Complete the following:
1: Reproduce word for word the part of the piece on Jewish-Muslim dialogue that opens with the words containing "See it happening" and closes with "past three years.".
2: Proceed with the piece on Jewish-Muslim dialogue, writing on from its final sentence.

Selected passage:

Muslims and Jews are meeting more than ever.
     They are changing and bringing the rest of their communities and world with them.
     They show the way to the future, while old-thinkers remain preoccupied with "enemies," pointing fingers, antagonistic in the battle for victimhood, distancing themselves from each other -- the predictable failure.
    
     But life promises us much more, if we'll take the step.  
     See it happening on America's East and West coasts. 
     "Jewish-Muslim dialogue goes on despite tensions," featured this week's Jewish Advocate in Boston -- Friday 10 February 2006.
     Read the story at http://www.thejewishadvocate.com/this_weeks_issue/news/?content_id=863 .
     Walking through each other's doors is growing trust and new social understanding in The Muslim-Jewish Study Circle.
     The women and men are largely of members of the ISB mosque in Cambridge and nearby Temple Beth Shalom.
     The have been meeting every six weeks for the past three years.
     The signs are they intend to stay together, ever-learning, growing together.

     And inspiring Greater Boston is The Center for Jewish-Muslim Relations -- http://www.jewishmuslim.org/ , shepherded by:
                Muslim Salma Kazmi -- SKazmi@jewishmuslim.org
                Jewish David Dolev -- DDolev@jewishmuslim.org

     Today on the Pacific Coast, another 3-year-old Dialogue found its newspaper's front page. 
     "Jews, Muslims share dream of peace:  Group brings people of two faiths together," reads the banner.
     Their recent California meeting demonstrated how overseas and Middle East Dialogue activities inspire and inform one another.
     Every conversation, every relationship, every person, every idea. . . matters.
     The time is always right.
     The power of one person is huge.
                - L&L
    


Published in the Antelope Valley Press (Calif.) -- Tuesday, 14 February 2006
On the Web at http://www.avpress.com/n/14/0214_s1.hts
Front page photo at http://www.avpress.com/

Jews, Muslims share dream of peace
Group brings people of two faiths together

By JAMES C. LOUGHRIE
Valley Press Staff Writer

     PALMDALE - As they sat in the back yard of a Palmdale house Sunday afternoon, Jews and Muslims did something they wish political leaders thousands of miles away would do.

Recorded information:
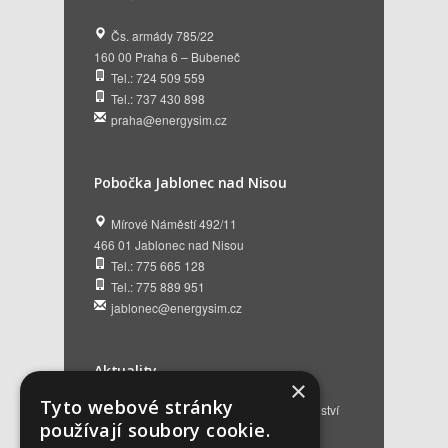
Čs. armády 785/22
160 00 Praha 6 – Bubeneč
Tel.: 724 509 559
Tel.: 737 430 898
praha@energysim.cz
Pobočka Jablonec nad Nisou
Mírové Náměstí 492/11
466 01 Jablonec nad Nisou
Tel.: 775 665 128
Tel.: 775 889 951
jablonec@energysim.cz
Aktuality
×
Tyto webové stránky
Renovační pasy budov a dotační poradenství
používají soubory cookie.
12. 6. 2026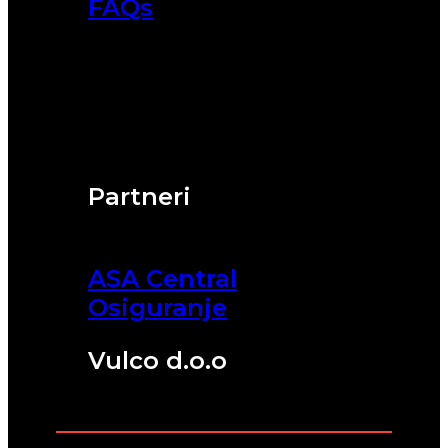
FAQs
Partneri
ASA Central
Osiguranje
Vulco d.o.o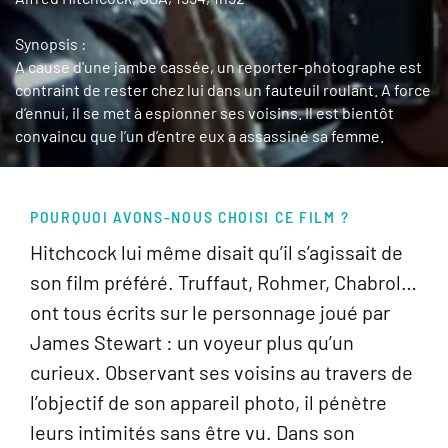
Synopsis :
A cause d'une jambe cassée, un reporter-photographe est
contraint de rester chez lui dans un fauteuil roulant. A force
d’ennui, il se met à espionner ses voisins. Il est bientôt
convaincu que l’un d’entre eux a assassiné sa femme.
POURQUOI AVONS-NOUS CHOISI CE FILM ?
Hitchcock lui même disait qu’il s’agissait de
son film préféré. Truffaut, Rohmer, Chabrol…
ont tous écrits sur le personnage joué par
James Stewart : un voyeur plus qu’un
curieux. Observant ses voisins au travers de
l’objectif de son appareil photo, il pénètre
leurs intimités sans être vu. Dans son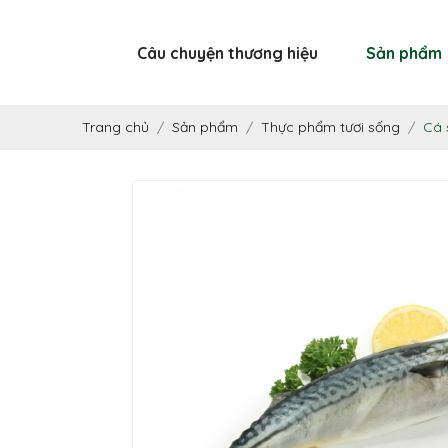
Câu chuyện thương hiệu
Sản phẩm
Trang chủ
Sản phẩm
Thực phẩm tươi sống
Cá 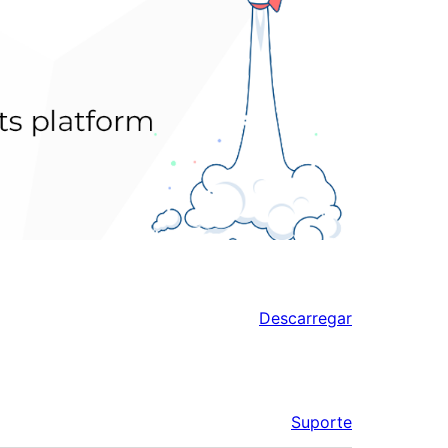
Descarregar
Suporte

Responses by task:
1:
See it happening on America's East and West coasts. 
     "Jewish-Muslim dialogue goes on despite tensions," featured this week's Jewish Advocate in Boston -- Friday 10 February 2006.
     Read the story at http://www.thejewishadvocate.com/this_weeks_issue/news/?content_id=863 .
     Walking through each other's doors is growing trust and new social understanding in The Muslim-Jewish Study Circle.
     The women and men are largely of members of the ISB mosque in Cambridge and nearby Temple Beth Shalom.
     The have been meeting every six weeks for the past three years.

2:
They sat and talked.
     The topic of conversation was not inflammatory cartoons, the health status of an ailing prime minister or the deep political divides that have separated the two cultures.
     It was how the people, about 15 Southern California residents with such birthplaces as Egypt, Israel, Syria and Germany, can get others to sit with them and talk. They are members of the Jewish-Muslim/Arab Living Room Dialogue Group, an organization that hopes to bring people from the two religions and cultures together to talk.
     The group made one of its treks to the Antelope Valley on Sunday, stopping at the home of Abdul-Wahab Omeira, Islamic chaplain at the state prison in Lancaster and a member of the Antelope Valley Interfaith Alliance.
     Omeira said the meetings are a small start, but the right one.
     "The journey of 1,000 miles starts with a single step," Omeira said.
     In the back yard of his house, even before the official meeting began, Muslims and Jews talked about their religions. Omeira's wife, Rhoda, told some of the Los Angeles-area Jews about construction of the Antelope Valley's first mosque. They all commented on the wonderful weather Palmdale experienced Sunday, with the warm sun and pleasant wind (which, of course, sometimes picked up in gusts to blow napkins and plastic plates).
     Different people from different walks of life, those attending the dialogue session gave different reasons but the same idea for gathering and talking.
     They want a peaceful resolution between the two religions, especially in Israel and Palestine.
     Madeline Taylor said she began attending the meetings after the Sept. 11 attacks on America, when she realized how closed her world was.
     "I realized I didn't know any Muslims," said Taylor, a Los Angeles resident who is Jewish.
     "Somehow if we're going to stay strong as a country and counter all the violence they're having around the world, we need to come together and know each other personally."
     Founded in the Bay Area in 1992, with the Los Angeles chapter starting three years ago, the Jewish-Muslim/Arab Living Room Dialogue group meets once a month at the homes of its Muslim and Jewish members.
     At each meeting, there are no talks about politics or how the Middle East can be at peace.
     They have only agreements that members listen to each other and that all want peace in the region. Every meeting includes a story from members about their lives and their faith.
     Last month, group members Ihab Ali, an Egyptian Muslim, and his wife, Irit Perla, an Israeli Jew, shared their story. The two were at Omeira's house with their 4-year-old son, Adam, to hear this month's talk from Dr. Yehuda Stolov, the executive director of a similar dialogue organization based in Israel.
     Paul Waller, who with his wife, Joan, founded the Los Angeles chapter three years ago, said the purpose is mainly "to get to know each other on a deep level. Both have a shared vision of what life can be as a people in the Middle East."
    Waller said he has a different perspective on today's Arab-Israeli conflict.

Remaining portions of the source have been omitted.